Dalam penjelasannya, panitia mengakui adanya laporan bahwa nilai rapor kerap mengalami perubahan sebelum diunggah ke sistem SNPMB. Kondisi inilah yang mendorong pemerintah menghadirkan TKA sebagai instrumen penguat dan pembanding.
Nilai TKA akan berfungsi sebagai alat verifikasi, memastikan nilai rapor yang digunakan dalam SNBP benar-benar mencerminkan kompetensi akademik siswa.
Bobot Nilai TKA Ditentukan PTN
Meski TKA SNPMB 2026 bersifat nasional, bobot penilaiannya tidak diseragamkan. Setiap perguruan tinggi negeri memiliki kewenangan untuk menentukan porsi nilai TKA dalam proses seleksi mahasiswa baru.
Dengan mekanisme ini, PTN dapat menyesuaikan kebijakan seleksi sesuai karakteristik dan kebutuhan program studi masing-masing. Namun, satu hal yang ditegaskan, nilai TKA tetap menjadi komponen wajib dalam SNBP 2026.
Siapa Saja yang Wajib Mengikuti TKA?
Peserta yang dapat mengikuti SNPMB adalah lulusan sekolah menengah atau sederajat dari tahun 2024, 2025, hingga 2026. Namun, tidak semua siswa otomatis berhak mengikuti SNBP.
Baca Juga: Lintasi Trenggalek, Pengendara Diimbau Tak Paksakan Diri saat Perjalanan Liburan Nataru
Hanya siswa yang berstatus eligible, yakni siswa berprestasi yang masuk dalam pangkalan data sekolah, yang bisa mendaftar SNBP. Dan bagi siswa eligible tersebut, mengikuti TKA SNPMB 2026 menjadi keharusan.
Panitia menegaskan, siswa eligible yang ingin mendaftar SNBP tetapi tidak mengikuti TKA, otomatis tidak memenuhi syarat seleksi.
TKA Jadi Syarat Mutlak SNBP 2026
Dalam penjelasan resminya, panitia SNPMB menegaskan bahwa TKA SNPMB 2026 bukan sekadar pelengkap, melainkan syarat mutlak. Siswa yang ingin menggunakan jalur prestasi wajib memiliki nilai TKA.
Hal ini sekaligus menepis anggapan bahwa SNBP sepenuhnya bebas tes.

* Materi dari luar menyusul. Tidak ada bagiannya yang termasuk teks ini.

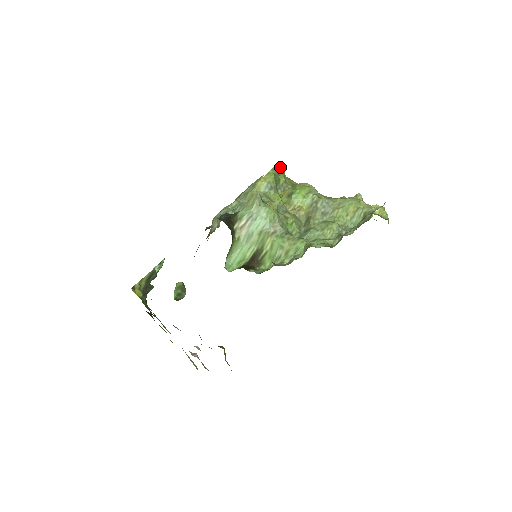
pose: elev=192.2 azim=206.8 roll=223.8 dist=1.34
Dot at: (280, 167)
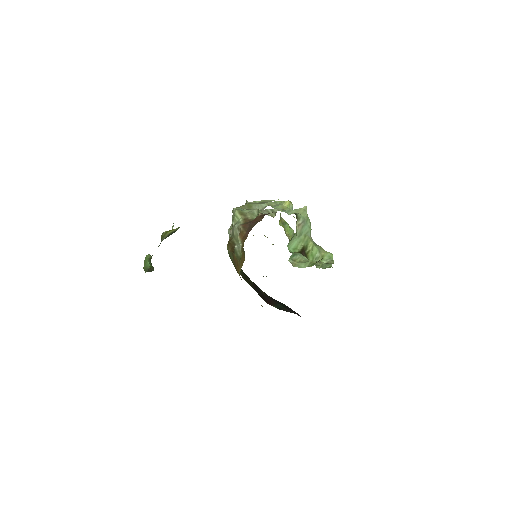
Dot at: occluded
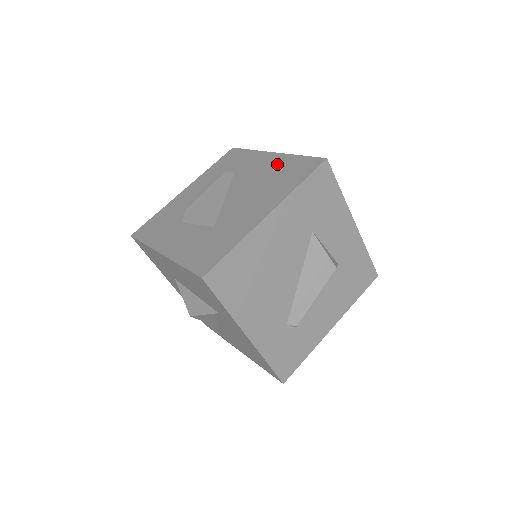
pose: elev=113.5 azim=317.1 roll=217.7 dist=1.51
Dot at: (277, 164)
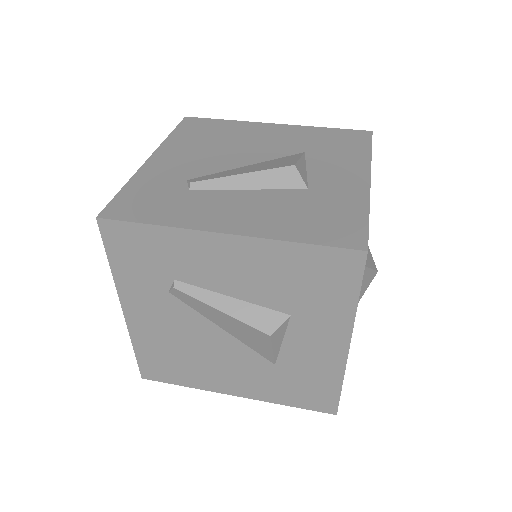
Dot at: occluded
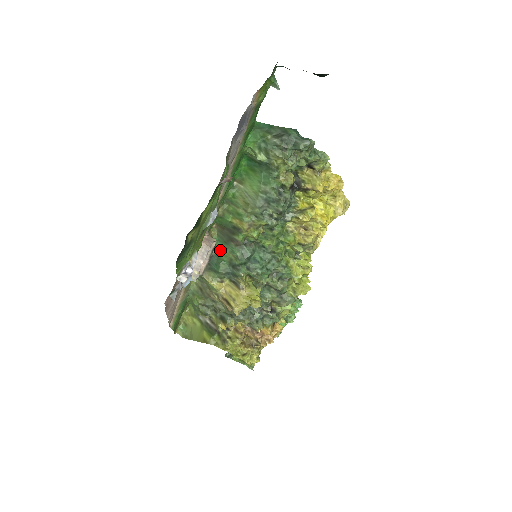
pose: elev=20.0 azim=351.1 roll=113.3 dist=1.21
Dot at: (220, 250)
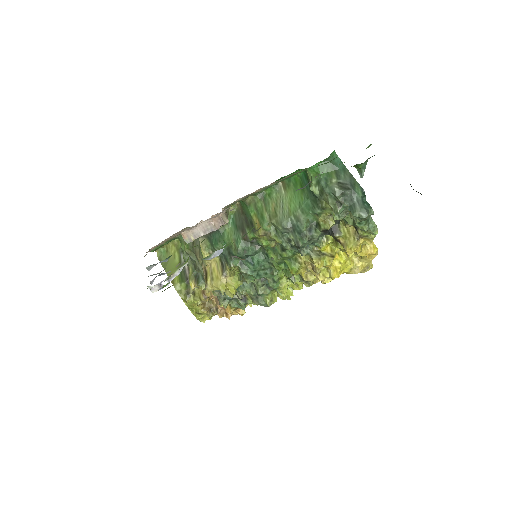
Dot at: (228, 229)
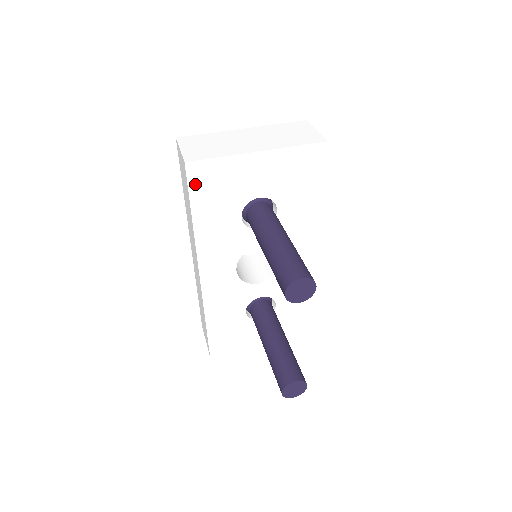
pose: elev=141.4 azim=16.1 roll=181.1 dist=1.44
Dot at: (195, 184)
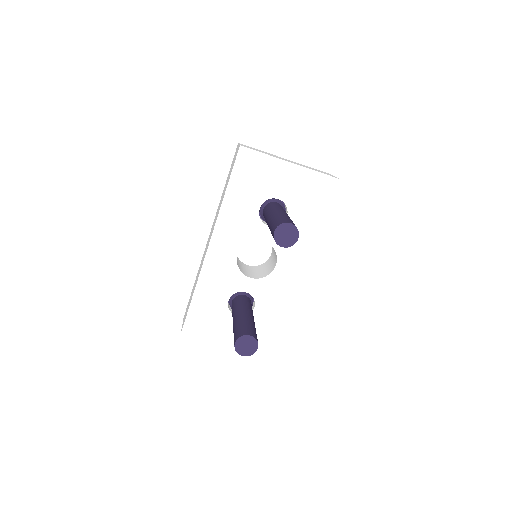
Dot at: (240, 165)
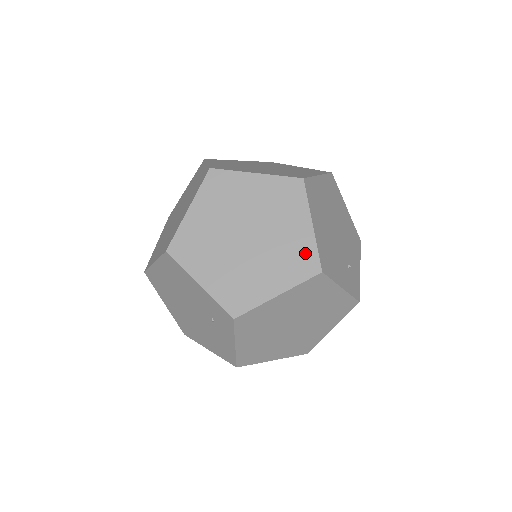
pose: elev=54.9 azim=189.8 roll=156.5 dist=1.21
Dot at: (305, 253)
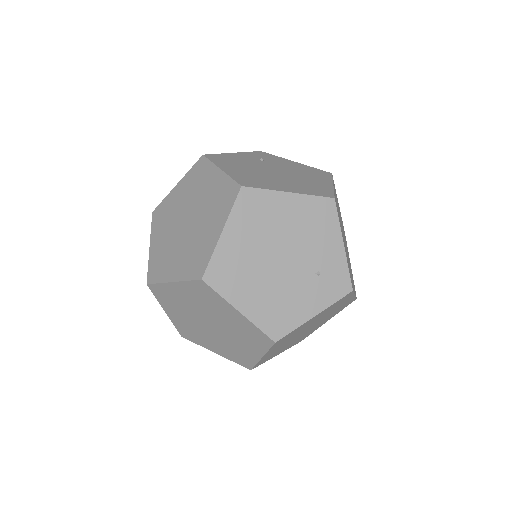
Dot at: (253, 332)
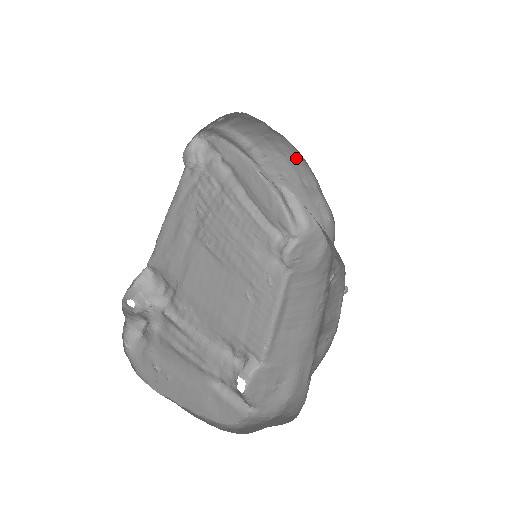
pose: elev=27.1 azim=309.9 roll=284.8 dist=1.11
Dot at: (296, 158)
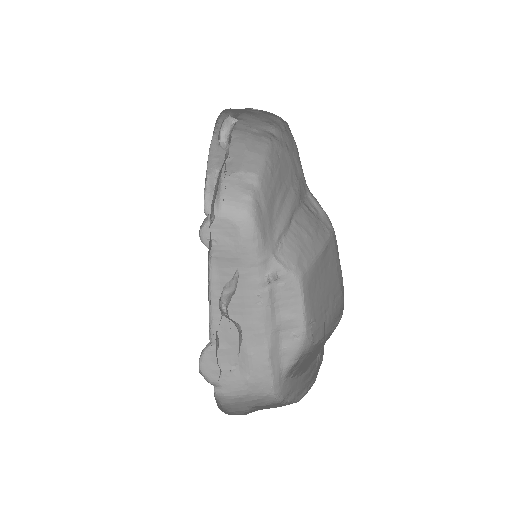
Dot at: (256, 156)
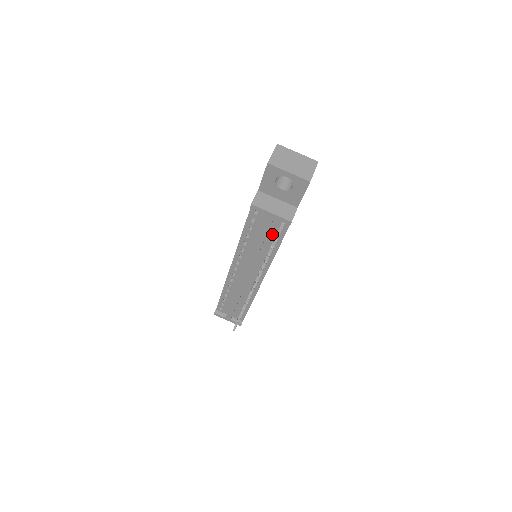
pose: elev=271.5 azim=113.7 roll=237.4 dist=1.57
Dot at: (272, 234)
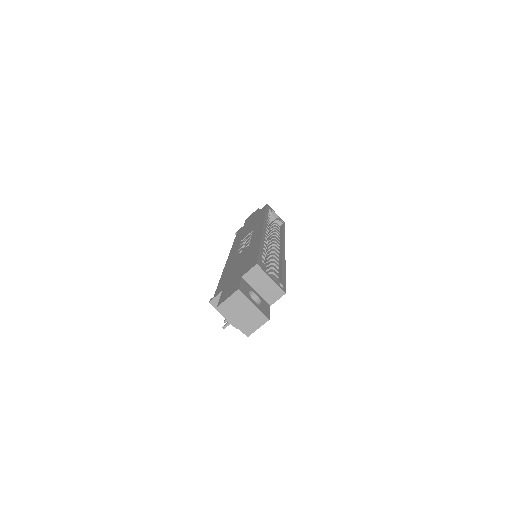
Dot at: occluded
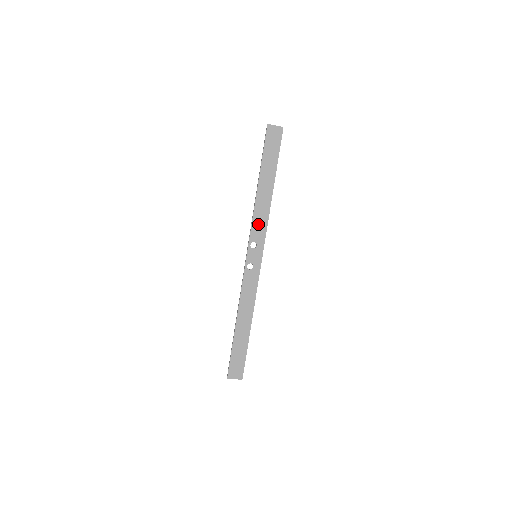
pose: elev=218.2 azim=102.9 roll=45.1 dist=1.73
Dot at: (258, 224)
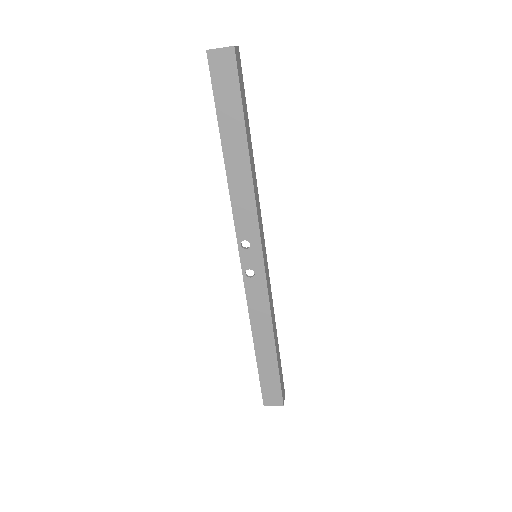
Dot at: (242, 214)
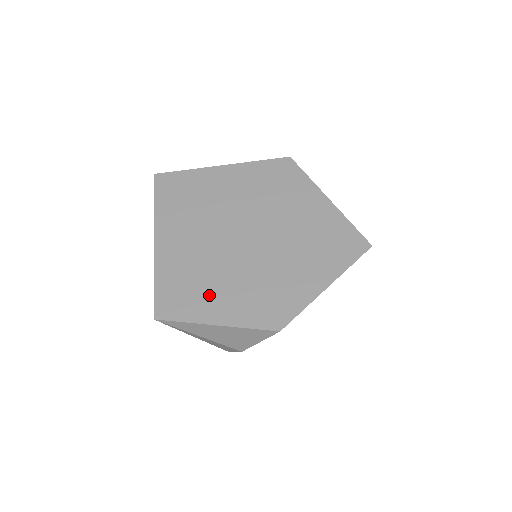
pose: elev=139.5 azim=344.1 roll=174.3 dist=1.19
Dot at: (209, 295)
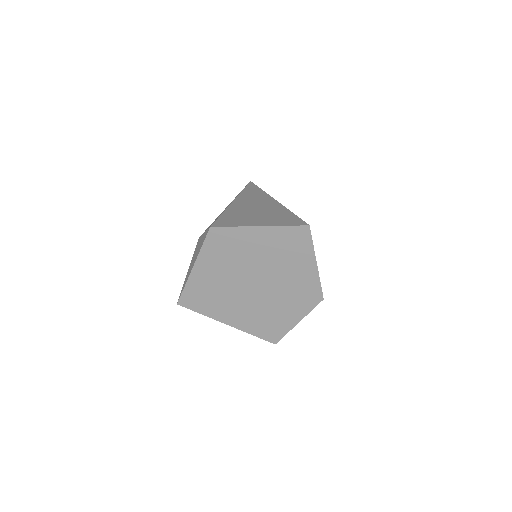
Dot at: (279, 318)
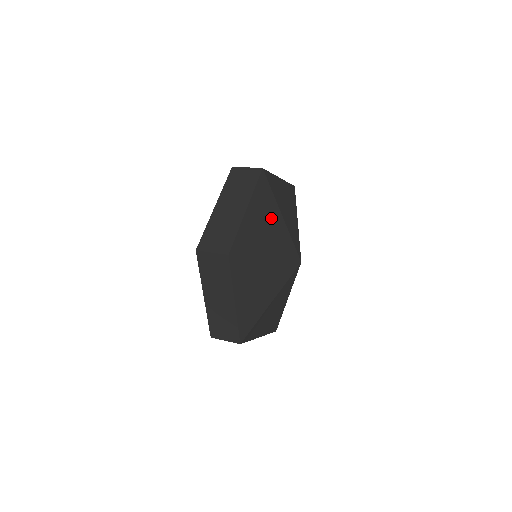
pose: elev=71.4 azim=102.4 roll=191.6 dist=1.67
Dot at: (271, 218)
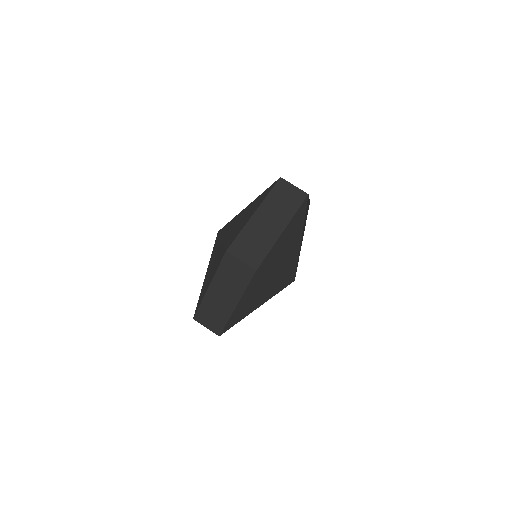
Dot at: (294, 240)
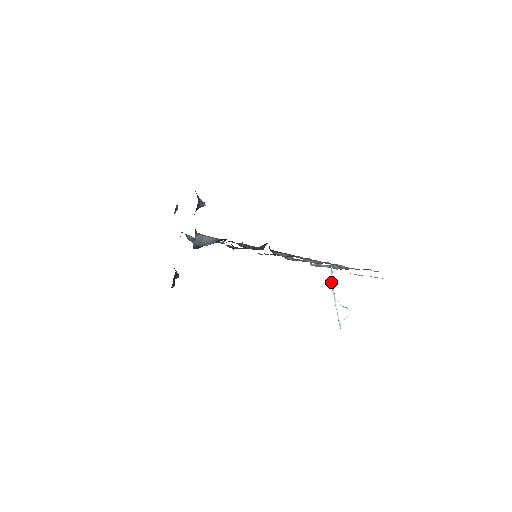
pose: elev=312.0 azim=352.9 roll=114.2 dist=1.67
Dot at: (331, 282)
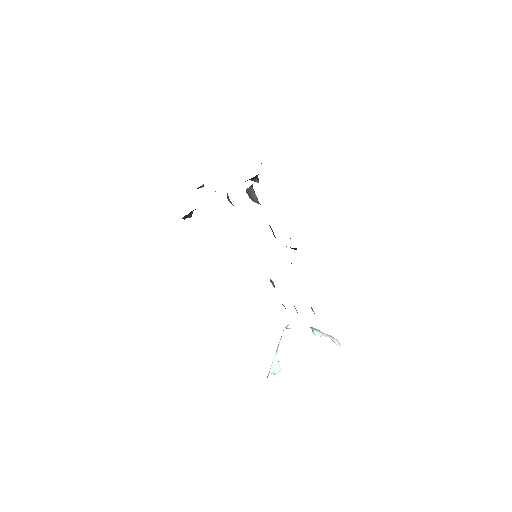
Dot at: occluded
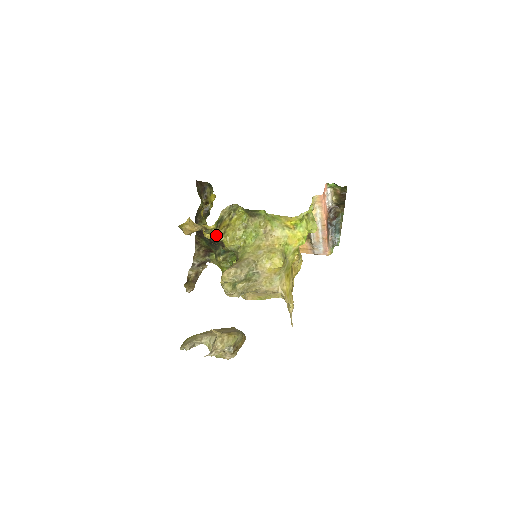
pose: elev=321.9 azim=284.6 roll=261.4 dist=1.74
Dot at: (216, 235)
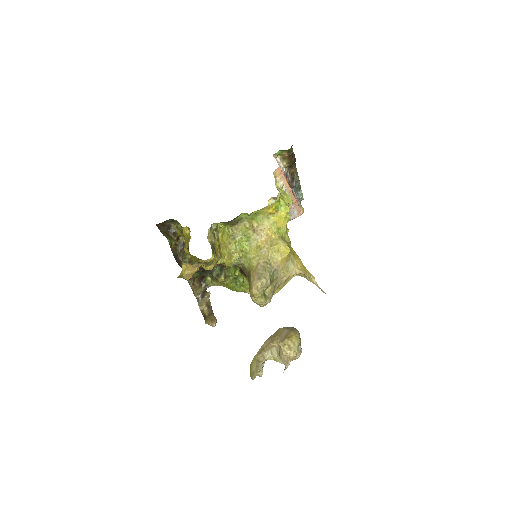
Dot at: (216, 262)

Meski tidak berupa ujian masuk PTN seperti UTBK, TKA hadir sebagai alat ukur akademik nasional yang terstandar.
Menjawab Keluhan Validasi Nilai Akademik
Pemberlakuan TKA SNPMB 2026 diharapkan mampu menutup celah manipulasi nilai rapor. Dengan adanya nilai pembanding dari TKA, proses seleksi dinilai lebih adil, transparan, dan akuntabel.
Bagi sekolah, kebijakan ini juga menjadi pengingat agar proses penilaian akademik dilakukan secara objektif sejak awal. Sementara bagi siswa, TKA menjadi kesempatan menunjukkan kemampuan akademik sebenarnya di luar nilai rapor.
Dampak TKA bagi Calon Mahasiswa
Dengan sistem baru ini, siswa tidak hanya dituntut menjaga konsistensi nilai rapor, tetapi juga mempersiapkan diri menghadapi TKA SNPMB 2026. Materi TKA diproyeksikan menguji kemampuan akademik dasar sebagai refleksi kesiapan masuk perguruan tinggi.
Kehadiran TKA menandai era baru seleksi masuk PTN yang lebih terukur dan berbasis data nasional, tanpa menghilangkan peran nilai rapor sebagai rekam jejak akademik jangka panjang.